İlk örneğini meşhur Lucky Strike reklam kampanyasında gördüğümüz bilinç dışı odaklı akım kısa sürede pazarlama sektörünü etki altına aldı. (Bu sürecin detaylarını Adam Curtis, Century of Self belgeselinde sürükleyici bir anlatımla izleyenlere sunmaktadır.) Bu kampanyada sigara tüketicisi olarak çok düşük oranda piyasada bulunan, başka bir deyişle çok yüksek bir tüketici potansiyeli olarak görülen kadınlara yönelik bir kampanya çalışması yürütüldü: sigara artık onlar için birer “özgürlük meşalesi” idi. Çok başarılı olan bu kampanya oyunu önemli ölçüde değiştirdi diyebiliriz.

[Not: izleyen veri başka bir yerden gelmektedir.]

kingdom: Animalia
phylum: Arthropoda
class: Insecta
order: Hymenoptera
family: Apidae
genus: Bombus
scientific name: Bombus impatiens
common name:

Bu noktada duygulara daha etkili şekilde ulaşabilen öyküleyici anlatı teknikleri devreye girmekte. Öyküleme eski zamanlardan beri duyguları aktarmanın, iknanın ve topluluklar oluşturmanınbir aracı olarak kullanılmaktadır. Mitolojiden dinlere, politikadan eğitime birçok farklı alanda karşımıza çıkmaktadır. Öykü, bizi hayatımızı dönüştürecek bir aksiyon almaya yöneltir ve belli bir duygu ile çevrelenen gerçeklik olarak zihnimizde yer bulur. Reklamda kullanımı da tam olarak bu yönüyle işlevsel hale gelmekte ve potansiyel tüketicinin duygu damarlarına ihtiyaç güdüsünü enjekte eden bir şırınga görevi üstlenmektedir. Modern reklamda amaçlanan ihtiyaç manipilasyonu açıklayıcı ve betimleyici anlatımdan ziyade öyküleyici bir anlatımla çok daha mümkün hale gelir. Günümüzdeki reklam detaylarına dikkat edecek olursak beş ana unsurun varlığı kendini belli etmektedir: kahraman, tutku, antagonist, farkındalık ve dönüşüm.

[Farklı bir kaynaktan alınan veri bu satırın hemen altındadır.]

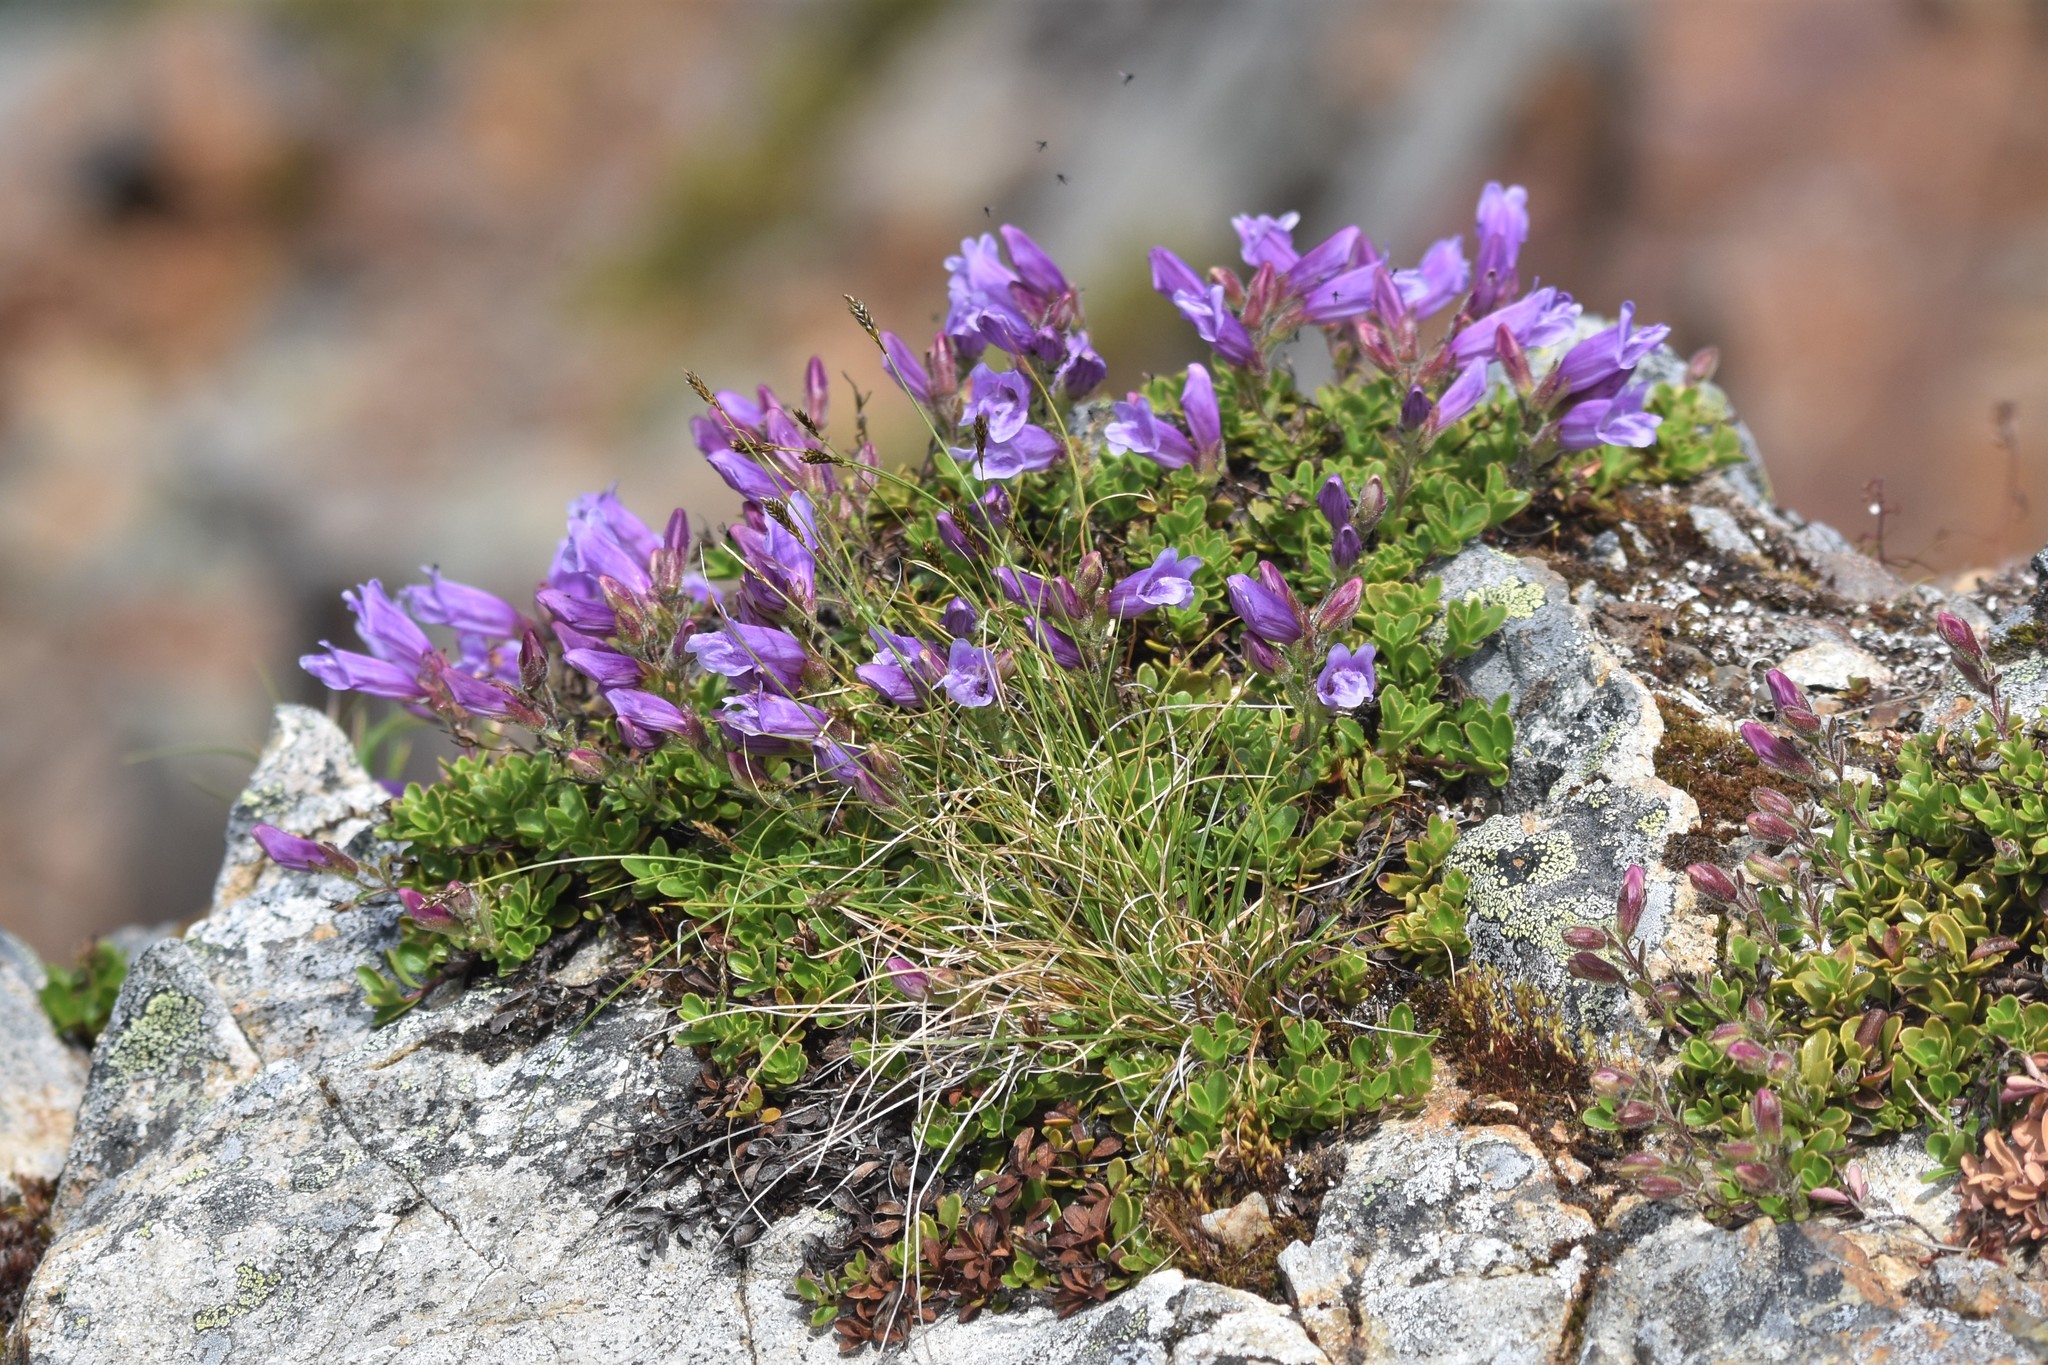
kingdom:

Anlatı paradigması tüm anlamlı iletişimin anlatı yani öykü ile gerçekleştiğini öne sürer. Walter Fisher bu kuramda insanı da bir hikâye anlatıcısı veya yaşamı bir hikâye olarak algılayan gözlemci olarak kabul eder. Bu teori, insanların mantıklı olduğu, karar verme süreçlerinin belirli mantık ve kanıtlama kriterlerine sahip rasyonel argümanlara dayandığı ve yaşamı akıl yürütme yoluyla ortaya çıkan ilişkiler bütünü olarak öne süren antitezi olarak karşımıza çıkar. Yani günümüzde anlatı paradigmasının öne sürdüğü işlevsellik üzerinden rasyonel dayanakları olmayan örüntülerle ikna ve manipülasyon süreci gerçekleşmekte, tüketim toplumunun çarkları kuvvetli bir şekilde işlemeye devam etmektedir.

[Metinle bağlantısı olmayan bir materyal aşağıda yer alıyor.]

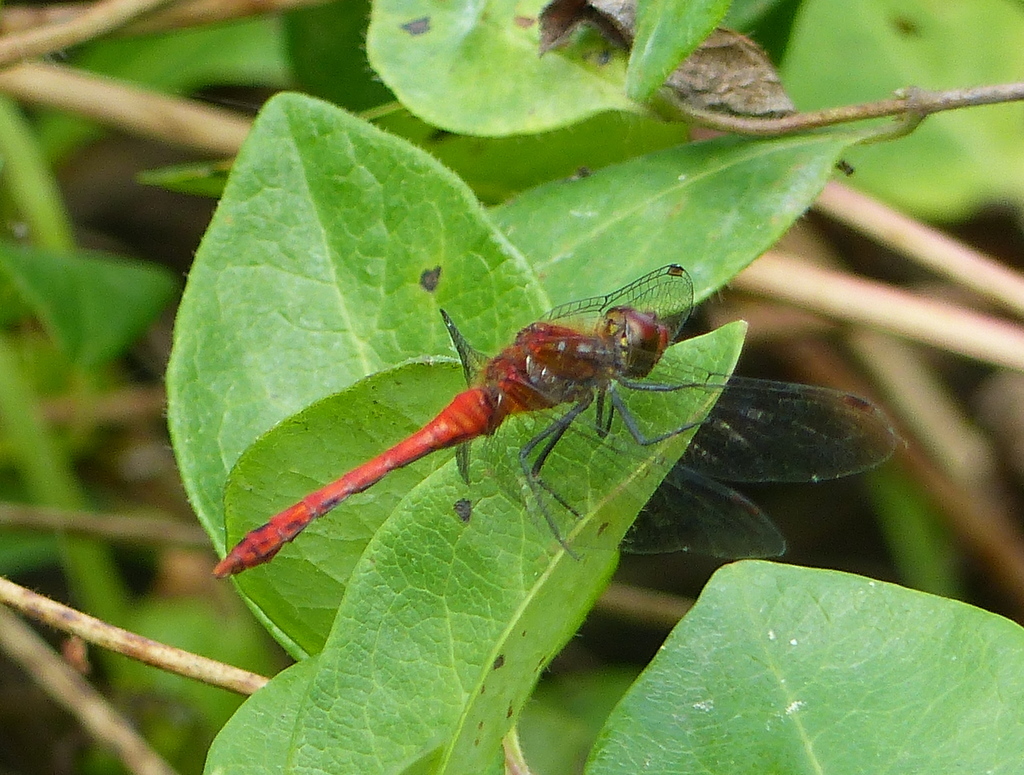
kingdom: Animalia
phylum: Arthropoda
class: Insecta
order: Odonata
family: Libellulidae
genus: Sympetrum
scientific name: Sympetrum sanguineum
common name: Ruddy darter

Şimdi bir markete uğradığımızda veya online alışveriş platformlarında gezinirken yapacağımız harcamalara bu görüşler ışığında yaklaşarak daha rasyonel tercihler yapmak mümkün mü? Freud’un öne sürdüğü şekilde her insanın zihninde defolar olması sebebiyle pek öyle durmuyor. İnsan tarafından oluşturulmuş bu sistem yine insan türünün “bug”ını bulmuş diyebiliriz. Homo sapiens’e bir update gelmesini bekliyoruz. Bu tür kasmaya başladı!